== Task requirements ==
Return all of the data exactly, with nothing left out but the pictures.

[Stored data]
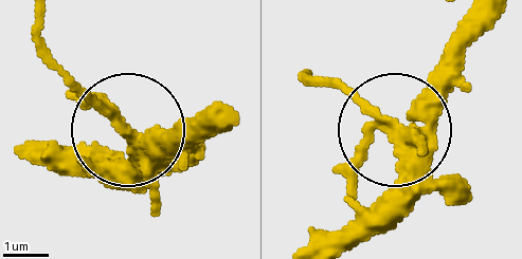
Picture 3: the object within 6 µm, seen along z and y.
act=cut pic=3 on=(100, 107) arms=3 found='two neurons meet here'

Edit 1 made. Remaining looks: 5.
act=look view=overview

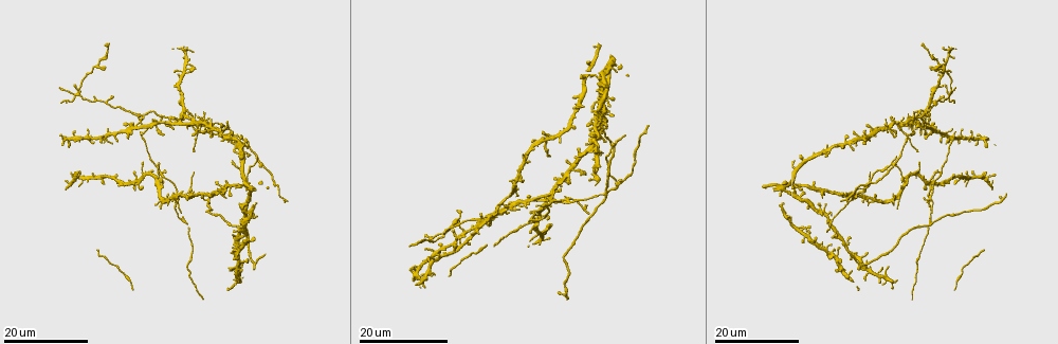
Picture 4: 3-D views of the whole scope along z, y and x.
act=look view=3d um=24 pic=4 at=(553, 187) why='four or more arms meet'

== Final answer ==
Picture 3: the object within 6 µm, seen along z and y.
act=cut pic=3 on=(100, 107) arms=3 found='two neurons meet here'

Edit 1 made. Remaining looks: 5.
act=look view=overview

Picture 4: 3-D views of the whole scope along z, y and x.
act=look view=3d um=24 pic=4 at=(553, 187) why='four or more arms meet'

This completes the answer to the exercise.